Parents should talk to their children about online sexual harassment and pornography earlier on, the Children’s Commissioner for England has said.
Dame Rachel de Souza said young people want parents to broach these challenging topics with children before they are given smartphones or social media accounts – which is often around the age of nine or 10.
The Office of the Children’s Commissioner for England has produced a guide for parents – with the help of teenagers and young adults – on how to discuss sexualised bullying and peer-on-peer abuse online.
The “overriding” message from the group of 16 to 21-year‑olds was “talk early, talk often”, Dame Rachel said.
It comes after thousands of testimonials were posted on the Everyone’s Invited website earlier this year, with some pupils accusing their schools of not tackling a “rape culture”.
Ofsted’s review into safeguarding in schools concluded in June that sexual harassment has become “normalised” for schoolchildren – and inspectors were told that boys are sharing “nudes” among themselves like a “collection game” on platforms such as WhatsApp and Snapchat.
The guide advises parents to start conversations “early” – before their child has a phone or a social media account – and to keep the conversation going to ensure “awkwardness” or “taboo” subjects do not build.
It adds: “Find everyday opportunities to speak about relationships and the online world – like when you’re walking or driving somewhere. Young people told us that they didn’t want ‘the big talk’.”
Some of the top tips to parents from 16 to 21-year-old include not allowing porn to become a “taboo subject” and instead keeping conversations “casual”.

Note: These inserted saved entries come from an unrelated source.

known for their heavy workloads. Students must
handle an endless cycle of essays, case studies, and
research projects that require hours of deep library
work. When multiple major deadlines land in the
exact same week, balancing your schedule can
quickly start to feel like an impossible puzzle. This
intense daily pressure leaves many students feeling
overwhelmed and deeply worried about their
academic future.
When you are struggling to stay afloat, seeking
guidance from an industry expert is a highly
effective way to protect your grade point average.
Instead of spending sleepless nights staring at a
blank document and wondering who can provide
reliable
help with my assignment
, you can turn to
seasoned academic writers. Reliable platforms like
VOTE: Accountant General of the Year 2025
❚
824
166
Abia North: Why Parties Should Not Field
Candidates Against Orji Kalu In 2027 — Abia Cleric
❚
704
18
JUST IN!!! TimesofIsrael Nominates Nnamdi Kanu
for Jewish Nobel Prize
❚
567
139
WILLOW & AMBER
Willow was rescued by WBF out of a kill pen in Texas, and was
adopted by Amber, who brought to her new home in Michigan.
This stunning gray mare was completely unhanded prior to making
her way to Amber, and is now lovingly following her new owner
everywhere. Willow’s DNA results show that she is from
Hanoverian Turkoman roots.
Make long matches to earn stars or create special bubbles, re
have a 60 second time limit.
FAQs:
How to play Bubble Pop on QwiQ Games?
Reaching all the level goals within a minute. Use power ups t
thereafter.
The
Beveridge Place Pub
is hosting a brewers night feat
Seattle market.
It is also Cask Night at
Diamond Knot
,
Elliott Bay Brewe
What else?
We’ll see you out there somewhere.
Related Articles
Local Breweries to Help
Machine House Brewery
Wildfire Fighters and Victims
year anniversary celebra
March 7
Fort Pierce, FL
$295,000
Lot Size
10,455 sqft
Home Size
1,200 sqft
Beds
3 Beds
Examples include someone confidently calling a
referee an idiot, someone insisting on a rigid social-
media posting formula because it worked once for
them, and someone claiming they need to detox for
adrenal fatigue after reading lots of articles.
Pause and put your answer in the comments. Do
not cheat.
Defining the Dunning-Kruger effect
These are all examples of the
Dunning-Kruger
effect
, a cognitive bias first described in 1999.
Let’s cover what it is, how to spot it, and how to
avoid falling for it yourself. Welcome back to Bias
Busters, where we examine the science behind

One young person said: ““I feel like the best time for parents to have a conversation about porn is a bit earlier for boys than girls. From my experience of male friends, they definitely see porn earlier than my female friends. I mean like early: year 4, year 5, year 6.”
Parents should not “jump to conclusions” if they find out their child has sent or received nudes and they should “calmly” speak to their child to try to understand why the image or video was shared, according to the guide.
It suggests that parents should start speaking to their child about the “risks of sharing pictures” when they first give them a phone and they should explain to their child “early on” that they might be sent naked pictures.
Dame Rachel said: “You might be surprised how early our young people felt parents need to start the conversation. But kids want an age‑appropriate conversation that evolves over time in line with their growing maturity.
“My advice to parents and carers is to create the culture before the crisis. Children have told us they want their mums and dads to create a safe, judgment-free space for them to talk about these issues.
“It’s better to do that before you hit a problem rather than trying to create that mood while you’re dealing with one or discovering later that they hadn’t felt able to tell you.
“It takes a lot of bravery for a child to share their experiences of abuse or harassment. Parents and carers are telling me they want to match that bravery in getting to grips with these issues.”
A Department for Education (DfE) spokesperson said: “All children should be able to enjoy the online world safely – both at home and in school – and this new guidance from the Children’s Commissioner will support parents in helping them to initiate open and honest conversations with their children about staying safe online.
“To further support children, we have made online safety a key component of the new mandatory Relationship, Sex, and Health Education curriculum.
“Ministers and the Children’s Commissioner also recently met with technology companies to ask them to do more to keep children safe online ahead of the Online Safety Bill coming into force.”